### [Work request 1]
Reproduce word for word a passage from the Shaun Duggan biography below: begin at the words "- Born: 25 May" and stop after the words "Jamie Johnson (CBBC).".
### [Work request 2]
Answer these questions from the Shaun Duggan biography below:
(a) At what age did Duggan's writing career begin?
(b) How many episodes of Brookside did he write?
(c) How many years did he spend on the script team of EastEnders?

### [Excerpt provided]
┄┄┄┄┄┄

- Born: 25 May 1970 (age 55) Liverpool, England
- Occupations: playwright; television writer
- Years active: 1986+
- Notable work: Brookside EastEnders Jamie Johnson

= Shaun Duggan =

English writer (born 1970)

Shaun Duggan (born 1970) is a BAFTA and International Emmy nominated English writer based in the UK. He has repeatedly collaborated with Jimmy McGovern. He has written several plays and has worked extensively for television including Brookside (Channel 4), EastEnders (BBC1), and Jamie Johnson (CBBC).

==Early life and career==
Like McGovern, Duggan is associated with a realist tradition centring on documenting life in his home town of Liverpool. Born in Norris Green, Duggan's writing career began at the age of 16, when his play William, inspired by The Smiths song "William, It Was Really Nothing", was produced at London's Royal Court Theatre Upstairs as part of their Young Writers' Festival, 1986. Shaun was befriended by his hero, Morrissey, who also interviewed him about the play on Channel 4's The Tube. Shaun continued to write other stage plays for the Liverpool Everyman and the Playhouse, including It's Nearly June, A Brusque Affair, All Lips and Sex; and Boy, (winner of the Liverpool Echo and Daily Post Best Writing Award), which went on a UK tour before transferring to the Lyric Studio, London. His play Drama Queen was produced in Liverpool for the Homotopia lesbian and gay arts festival as part of the city's Capital of Culture celebrations in 2008.

==Television==
Duggan spent eight years writing for the Liverpool-set soap opera, Brookside, writing over 100 episodes; he wrote the episode that featured the first pre-watershed lesbian kiss on British television when Beth Jordache (Anna Friel) began a relationship with the Farnhams' nanny Margaret Clemence (Nicola Stephenson) in January 1994. The kiss was seen by an estimated global audience of one billion when Danny Boyle included it in the Olympics opening ceremony of London 2012. As a result the kiss was shown in countries such as Saudi Arabia, where it is illegal to be gay. No other gay kiss has ever been shown on television in the Middle Eastern country.

Duggan has also written extensively for television. In addition to Brookside he spent four years on the script-team of EastEnders. Other television work includes Is Harry on the Boat (BSkyB), Maisie Raine, (BBC), Waterloo Road (BBC), Jiggery Pokery (BBC), High Rise, Low Life (Channel 4), Stepping Up (CBBC) and Justice (BBC1).

┄┄┄┄┄┄

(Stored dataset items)
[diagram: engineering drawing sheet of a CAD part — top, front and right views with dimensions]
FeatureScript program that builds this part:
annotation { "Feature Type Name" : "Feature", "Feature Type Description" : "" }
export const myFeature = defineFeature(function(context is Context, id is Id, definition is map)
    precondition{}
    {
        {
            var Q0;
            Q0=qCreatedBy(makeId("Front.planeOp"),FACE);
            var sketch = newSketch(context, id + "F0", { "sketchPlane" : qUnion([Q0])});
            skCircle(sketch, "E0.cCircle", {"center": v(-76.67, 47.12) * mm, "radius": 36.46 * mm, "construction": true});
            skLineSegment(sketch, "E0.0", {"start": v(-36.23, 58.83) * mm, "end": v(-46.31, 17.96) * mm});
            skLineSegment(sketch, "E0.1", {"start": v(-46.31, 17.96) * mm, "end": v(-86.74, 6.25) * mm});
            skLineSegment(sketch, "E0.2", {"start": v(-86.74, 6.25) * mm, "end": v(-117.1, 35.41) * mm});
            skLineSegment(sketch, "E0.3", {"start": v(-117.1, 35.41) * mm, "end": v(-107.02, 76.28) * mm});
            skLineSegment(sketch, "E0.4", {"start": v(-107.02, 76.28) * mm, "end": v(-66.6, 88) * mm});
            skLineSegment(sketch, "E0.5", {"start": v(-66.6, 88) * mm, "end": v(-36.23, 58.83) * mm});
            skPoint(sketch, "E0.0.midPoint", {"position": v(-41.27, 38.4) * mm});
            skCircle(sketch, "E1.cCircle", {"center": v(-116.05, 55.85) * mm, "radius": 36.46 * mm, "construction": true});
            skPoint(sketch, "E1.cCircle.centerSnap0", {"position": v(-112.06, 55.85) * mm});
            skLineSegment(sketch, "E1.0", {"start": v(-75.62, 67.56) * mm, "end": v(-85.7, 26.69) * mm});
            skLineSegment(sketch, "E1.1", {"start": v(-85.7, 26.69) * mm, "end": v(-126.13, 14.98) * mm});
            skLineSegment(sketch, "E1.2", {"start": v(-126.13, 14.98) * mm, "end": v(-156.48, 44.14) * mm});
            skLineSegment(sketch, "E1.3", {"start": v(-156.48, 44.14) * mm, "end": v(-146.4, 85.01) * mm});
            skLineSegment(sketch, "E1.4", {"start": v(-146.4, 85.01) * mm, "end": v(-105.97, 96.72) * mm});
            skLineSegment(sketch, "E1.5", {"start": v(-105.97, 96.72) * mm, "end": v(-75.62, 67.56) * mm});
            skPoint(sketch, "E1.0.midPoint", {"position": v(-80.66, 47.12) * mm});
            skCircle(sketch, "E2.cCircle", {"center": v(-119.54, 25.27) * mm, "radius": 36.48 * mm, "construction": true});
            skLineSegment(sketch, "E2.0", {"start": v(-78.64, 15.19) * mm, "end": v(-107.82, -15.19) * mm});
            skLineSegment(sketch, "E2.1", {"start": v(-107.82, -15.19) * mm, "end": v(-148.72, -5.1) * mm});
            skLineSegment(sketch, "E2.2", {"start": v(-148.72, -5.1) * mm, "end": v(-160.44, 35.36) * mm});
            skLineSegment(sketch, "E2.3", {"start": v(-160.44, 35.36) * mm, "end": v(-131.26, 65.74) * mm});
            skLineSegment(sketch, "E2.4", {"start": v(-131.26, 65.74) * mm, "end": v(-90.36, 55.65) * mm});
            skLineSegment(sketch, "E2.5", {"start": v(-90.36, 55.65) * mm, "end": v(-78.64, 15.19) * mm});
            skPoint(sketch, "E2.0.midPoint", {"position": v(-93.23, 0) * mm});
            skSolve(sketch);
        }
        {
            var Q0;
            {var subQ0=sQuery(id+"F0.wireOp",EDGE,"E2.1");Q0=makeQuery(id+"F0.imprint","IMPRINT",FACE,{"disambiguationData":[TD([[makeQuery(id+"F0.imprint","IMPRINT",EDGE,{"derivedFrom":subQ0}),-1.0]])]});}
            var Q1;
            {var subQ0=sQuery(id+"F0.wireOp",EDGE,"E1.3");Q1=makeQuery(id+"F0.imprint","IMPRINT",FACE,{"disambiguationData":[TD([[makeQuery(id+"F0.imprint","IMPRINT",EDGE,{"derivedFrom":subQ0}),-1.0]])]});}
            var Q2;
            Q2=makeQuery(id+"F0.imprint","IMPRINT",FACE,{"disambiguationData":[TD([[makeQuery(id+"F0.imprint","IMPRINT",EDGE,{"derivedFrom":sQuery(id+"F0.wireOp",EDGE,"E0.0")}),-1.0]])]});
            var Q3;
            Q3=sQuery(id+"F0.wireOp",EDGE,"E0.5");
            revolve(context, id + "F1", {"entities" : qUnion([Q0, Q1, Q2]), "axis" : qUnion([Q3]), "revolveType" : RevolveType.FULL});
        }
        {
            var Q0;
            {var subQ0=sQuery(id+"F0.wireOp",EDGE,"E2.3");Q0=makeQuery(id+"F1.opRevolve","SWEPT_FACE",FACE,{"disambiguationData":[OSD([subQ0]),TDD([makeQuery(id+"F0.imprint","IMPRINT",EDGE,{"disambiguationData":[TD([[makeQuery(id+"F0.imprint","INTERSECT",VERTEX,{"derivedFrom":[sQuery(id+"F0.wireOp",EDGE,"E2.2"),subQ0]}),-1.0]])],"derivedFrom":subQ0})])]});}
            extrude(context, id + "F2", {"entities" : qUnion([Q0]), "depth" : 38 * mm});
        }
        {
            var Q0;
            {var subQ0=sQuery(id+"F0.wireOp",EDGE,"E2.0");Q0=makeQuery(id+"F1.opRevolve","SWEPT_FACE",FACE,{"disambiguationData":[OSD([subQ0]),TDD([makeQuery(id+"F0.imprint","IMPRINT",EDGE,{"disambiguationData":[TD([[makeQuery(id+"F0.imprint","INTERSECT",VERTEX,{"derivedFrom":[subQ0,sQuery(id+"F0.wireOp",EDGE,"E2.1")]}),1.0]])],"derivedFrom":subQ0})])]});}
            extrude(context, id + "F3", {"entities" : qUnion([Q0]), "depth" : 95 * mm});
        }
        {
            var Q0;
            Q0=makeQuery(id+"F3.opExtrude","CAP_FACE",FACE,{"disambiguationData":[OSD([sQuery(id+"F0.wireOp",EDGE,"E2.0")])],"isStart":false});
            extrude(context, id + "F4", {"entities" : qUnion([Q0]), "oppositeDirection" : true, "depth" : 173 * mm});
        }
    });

┄┄┄┄┄┄

### [Response 1]
- Born: 25 May 1970 (age 55) Liverpool, England
- Occupations: playwright; television writer
- Years active: 1986+
- Notable work: Brookside EastEnders Jamie Johnson

= Shaun Duggan =

English writer (born 1970)

Shaun Duggan (born 1970) is a BAFTA and International Emmy nominated English writer based in the UK. He has repeatedly collaborated with Jimmy McGovern. He has written several plays and has worked extensively for television including Brookside (Channel 4), EastEnders (BBC1), and Jamie Johnson (CBBC).

### [Response 2]
(a) 16
(b) Over 100
(c) Four years